Anyway, if I fall victim to this sad fate one day and live long enough to gamble my paltry Social Security on nickel slot machines so that I'm eating Doodle's cat food (yes, she'll live that long) please, let me be. However, if you find me at 7 am on a Tuesday morning in the casino, or anywhere at anytime, looking like this, immediately put me in a headlock, bash my skull in with a brick, cram me into a suitcase, shoot it 26 times, set it on fire, shoot it again 3 times while it's aflame, and when body smolders itself into a tiny pile of white ashes, please release them over Caspian Lake on a beautiful (and super windy) day. Thank you for respecting my wishes in advance. Because if you didn't, and I ended up like the the broad (or the dude) in the following photo, do you know how embarrassing this could be for me? And my legacy? You're all true friends. The Friends and Family Program: Hard at Work. Awesome. So, love you. Mean it. Call me. Thank you, Ilovepeppers.

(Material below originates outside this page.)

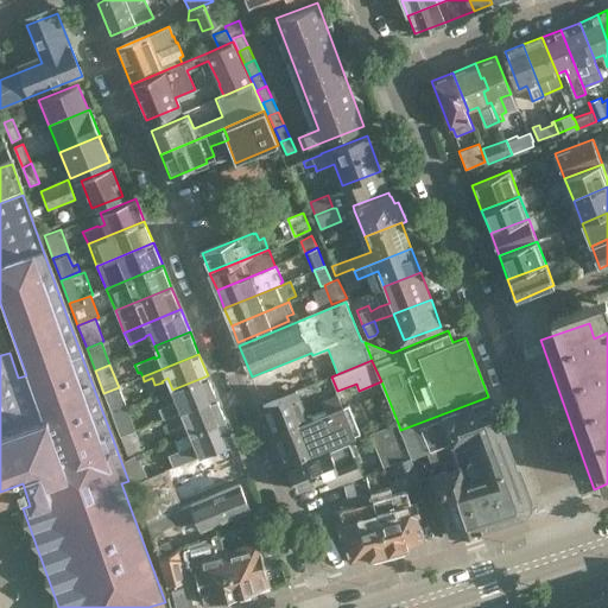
[(159,410),(163,419),(216,398),(208,375),(172,390),(177,401),(159,410)]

Click on the picture for maximum iMAX horror show-style experience.
Get a load of them acorn squash!
4 comments:
Excellent nightmare fodder.
Oh, good God! My eyes!
I'll be glad to help you out in the case of this eventuality.
You're welcome in advance.
So, that's what fake breasts look like when you turn 137 years old...
Yep, a preview for Pam Anderson. Get rid of those things before it's too late.